Le rabbin Jack Temporad, également présent à la célébration du dixième anniversaire du Centre Jean Paul II, a raconté à Terrasanta.net comment cette aventure avait commencé pour lui : « J’ai eu huit audiences avec Jean-Paul II, la première en 1987, et j’ai été très touché par sa grandeur, son imagination, sa culture ». De là est née la décision de fonder un centre qui porte son nom, dans le sillage du Concile Vatican II qui pour la première fois, a fait qu’une religion a reconnu la légitimité des autres religions. « Quand j’ai vu cela, je me suis dit que les problèmes du monde sont si gigantesques que la politique et l’économie ne peuvent les résoudre. Nous avons besoin d’un noyau spirituel et moral et où pouvons-nous le trouver si ce n’est dans les religions ? ». À partir de sa réflexion sur la grande influence des religions et sur la manière dont elles peuvent travailler ensemble, le rabbin Temporad a commencé à s’engager dans le domaine du dialogue. « Il fut un temps où les religions pensaient agir pour que tous les peuples du monde deviennent musulmans ou chrétiens – dit-il -. Aujourd’hui, nous comprenons qu’un milliard six cent millions de musulmans ne deviendront pas chrétiens et que deux milliards de chrétiens ne deviendront pas musulmans. Nous devons donc trouver des moyens de vivre ensemble et de nous comprendre ».

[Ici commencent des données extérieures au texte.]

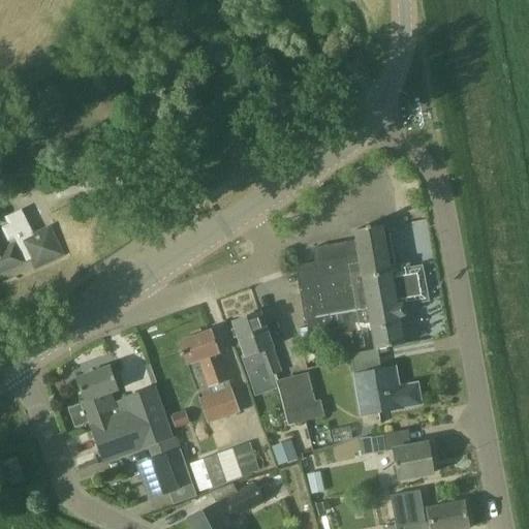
[(3,219),(0,211),(0,274),(24,262),(32,258),(36,267),(63,254),(50,227),(34,236),(22,210),(3,219)]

« Dans notre Centre, nous croyons que nous devons être attachés à la vérité, mais nous ne voulons pas en même temps créer une sorte de religion « diluée » – précise Adam Afterman -. Je dis toujours à mes collègues et à mes étudiants que le meilleur moyen d’approfondir sa tradition religieuse est d’instaurer un dialogue interreligieux. Mais c’est un processus délicat qui doit reposer sur une implication sincère et un lien personnel ».

Dans ce domaine, le pape François est un ouvrier infatigable que le rabbin Jack Temporad a eu la chance de rencontrer : « Quand je l’ai vu, je lui ai dit : ‘‘Merci, car vous considérez la religion comme la conscience de la société et la voix de l’humanité’’. Et il a répondu : ‘‘Nous devons prier et travailler ensemble pour cela’’ ».